Food fraud continues with no lamb in some lamb kebabs, new FSAI survey finds
New surveys find no horse DNA in beef, but fraud persists in the fast food industry, with some lamb kebabs containing no lamb meat, according to the Food Safety Authority of Ireland.
Two new surveys by the Food Safety Authority of Ireland (FSAI) have found no horse meat in beef products, but did find chicken and beef in lamb dishes, with some lamb kebabs containing no lamb meat.
As part of an ongoing EU-wide programme on food fraud, the FSAI’s study of beef products found no traces of horse DNA in the 52 beef products analysed, which included burgers, meat-based meals, corned beef, meat balls and pasta dishes. This demonstrates compliance by the industry, the FSAI said.
However, a separate study by the FSAI examining lamb kebabs and lamb dishes in takeaway restaurants raised concerns about the presence of undeclared meat, such as chicken and beef.

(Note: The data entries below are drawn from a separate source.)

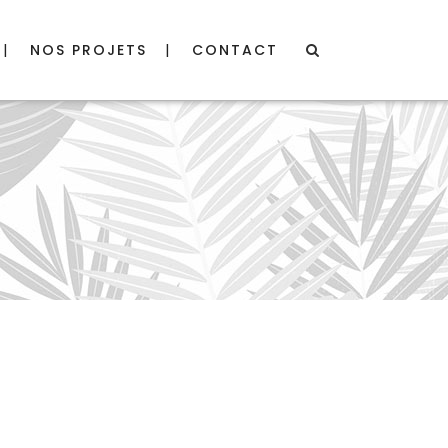
NOS PROJETS
CONTACT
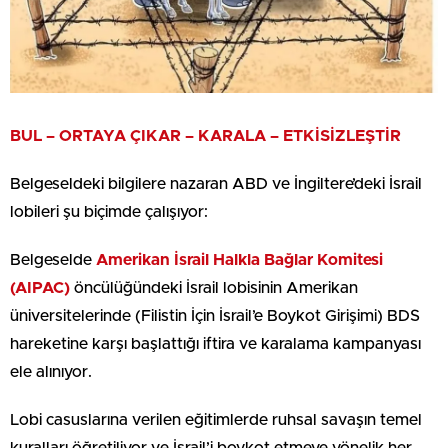
BUL – ORTAYA ÇIKAR – KARALA – ETKİSİZLEŞTİR
Belgeseldeki bilgilere nazaran ABD ve İngiltere’deki İsrail
lobileri şu biçimde çalışıyor:
Belgeselde
Amerikan İsrail Halkla Bağlar Komitesi
(AIPAC)
öncülüğündeki İsrail lobisinin Amerikan
üniversitelerinde (Filistin İçin İsrail’e Boykot Girişimi) BDS
hareketine karşı başlattığı iftira ve karalama kampanyası
ele alınıyor.
Lobi casuslarına verilen eğitimlerde ruhsal savaşın temel
kuralları öğretiliyor ve İsrail’i boykot etmeye yönelik her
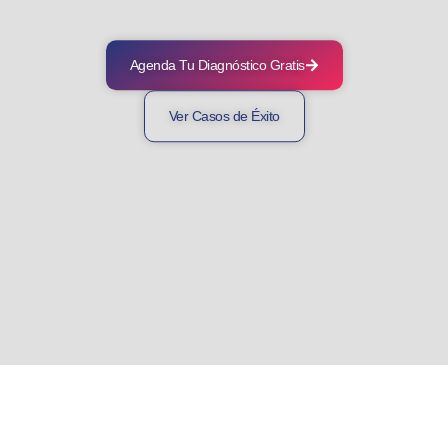
Agenda Tu Diagnóstico Gratis
Ver Casos de Éxito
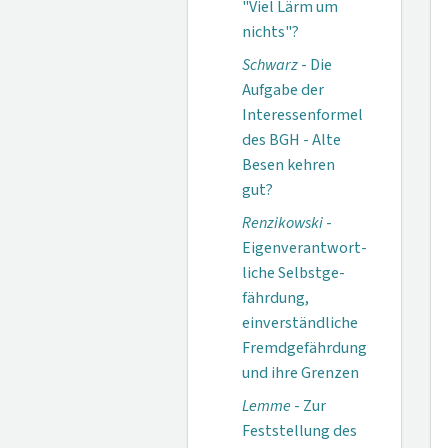
"Viel Lärm um
nichts"?
Schwarz
- Die
Aufgabe der
Interessen­formel
des BGH - Alte
Besen kehren
gut?
Renzikowski
-
Eigenverantwort­
liche Selbstge­
fährdung,
einverständliche
Fremd­gefährdung
und ihre Grenzen
Lemme
- Zur
Feststellung des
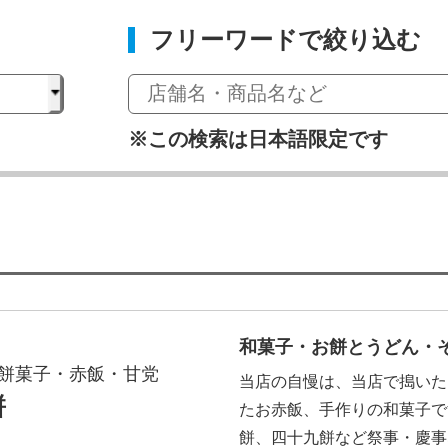
フリーワードで絞り込む
※この検索は日本語限定です
和菓子・お餅とうどん・
餅菓子・赤飯・甘党
当店の自慢は、当店で搗いた
餅
たお赤飯、手作りの和菓子で
餅、四十九餅など祭事・慶事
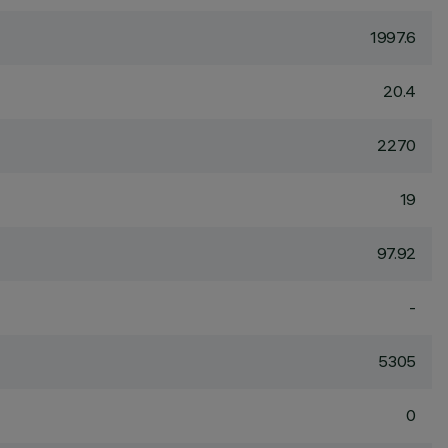
1997.6
20.4
2270
19
97.92
-
5305
0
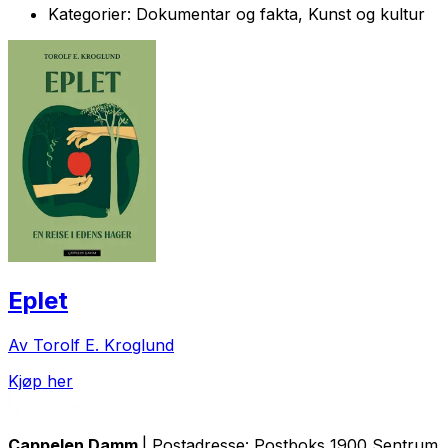
Kategorier:
Dokumentar og fakta, Kunst og kultur
Eplet
Av Torolf E. Kroglund
Kjøp her
Cappelen Damm
| Postadresse: Postboks 1900 Sentrum, 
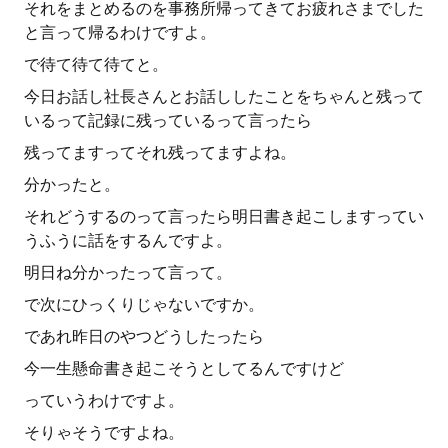
それをまとめるのを事務所帰ってきてお疲れさまでした
と言って帰るわけですよ。
で待て待て待てと。
今日お話し社長さんとお話ししたことをちゃんと残って
いるって記録に残っているって言ったら
残ってますってそれ残ってますよね。
分かったと。
それどうするのって言ったら明日書き起こしますってい
うふうに話をするんですよ。
明日ね分かったって言って。
で次にひっくりじゃないですか。
であれ昨日のやつどうしたったら
今一生懸命書き起こそうとしてるんですけど
っていうわけですよ。
そりゃそうですよね。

An FSAI survey, carried out in collaboration with the Health Service Executive last month, revealed the presence of meats other than lamb in seven of the 20 foods sampled from independent takeaway restaurants in Dublin City, which were described on the menus/menu boards as containing lamb. The study tested for the presence of DNA from bovine, pig, sheep, goat, horse, chicken and turkey in 10 kebabs and ten lamb dishes. Horse, goat, pig or turkey DNA was not found in any sample.
Six of the seven foods with undeclared meat were described on the menus/menu boards as lamb kebabs, but most of these did not contain any lamb at all or only contained very small quantities. All six lamb kebabs with undeclared meat contained over 60% chicken and 5–30% beef. Only three of these six lamb kebabs were found to contain lamb, however, the levels were as low as 1-5%. Finally, one of the ten lamb dishes sampled – minced meat for lamb skewers – with undeclared meat that was described on the menu/menu board as lamb, was found to contain over 60% beef and over 30% lamb.

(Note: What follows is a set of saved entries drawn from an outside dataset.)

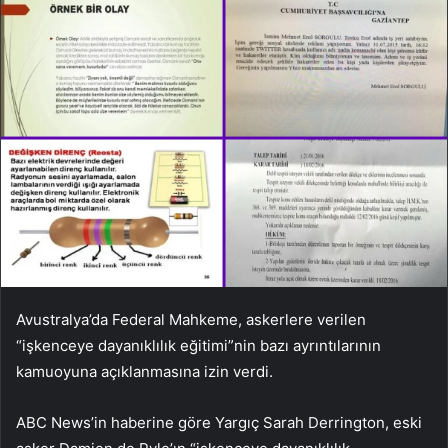
Avustralya’da Federal Mahkeme, askerlere verilen
“işkenceye dayanıklılık eğitimi”nin bazı ayrıntılarının
kamuoyuna açıklanmasına izin verdi.
ABC News’in haberine göre Yargıç Sarah Derrington, eski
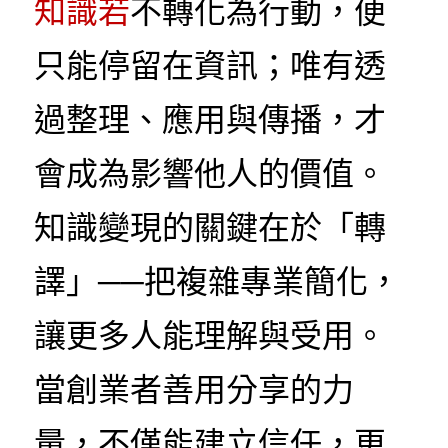
知識若
不轉化為行動，便
只能停留在資訊；唯有透
過整理、應用與傳播，才
會成為影響他人的價值。
知識變現的關鍵在於「轉
譯」──把複雜專業簡化，
讓更多人能理解與受用。
當創業者善用分享的力
量，不僅能建立信任，更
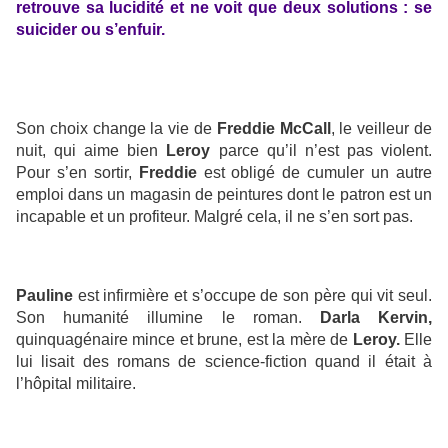
retrouve sa lucidité et ne voit que deux solutions : se
suicider ou s’enfuir.
Son choix change la vie de
Freddie McCall
, le veilleur de
nuit, qui aime bien
Leroy
parce qu’il n’est pas violent.
Pour s’en sortir,
Freddie
est obligé de cumuler un autre
emploi dans un magasin de peintures dont le patron est un
incapable et un profiteur. Malgré cela, il ne s’en sort pas.
Pauline
est infirmière et s’occupe de son père qui vit seul.
Son humanité illumine le roman.
Darla Kervin,
quinquagénaire mince et brune, est la mère de
Leroy.
Elle
lui lisait des romans de science-fiction quand il était à
l’hôpital militaire.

Prof Alan Reilly, Chief Executive, FSAI, stated that while this is not a food safety issue, the fact that undeclared meats have been identified raises concerns about misleading consumers and not giving them the correct information about the food they are eating.

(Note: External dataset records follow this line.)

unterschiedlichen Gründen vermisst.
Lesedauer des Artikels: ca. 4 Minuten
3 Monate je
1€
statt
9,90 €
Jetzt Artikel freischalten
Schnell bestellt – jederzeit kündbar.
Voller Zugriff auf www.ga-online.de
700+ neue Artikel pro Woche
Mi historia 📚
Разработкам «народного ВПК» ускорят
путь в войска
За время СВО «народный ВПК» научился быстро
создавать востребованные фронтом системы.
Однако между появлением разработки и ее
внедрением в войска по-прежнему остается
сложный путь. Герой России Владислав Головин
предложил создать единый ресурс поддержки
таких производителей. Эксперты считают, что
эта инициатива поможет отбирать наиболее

“When you order a lamb kebab you expect to get a lamb kebab and not a beef and chicken kebab. Incorrectly listing meat products on a menu or menu board, whether inadvertently or by design, is an unacceptable infringement of the labelling legislation. The FSAI is committed to protecting consumers’ interests and ensuring the integrity of the Irish food supply chain. We will not hesitate to take appropriate action on food businesses that are found to be intentionally misleading consumers through incorrect labelling or display on a menu or menu board.”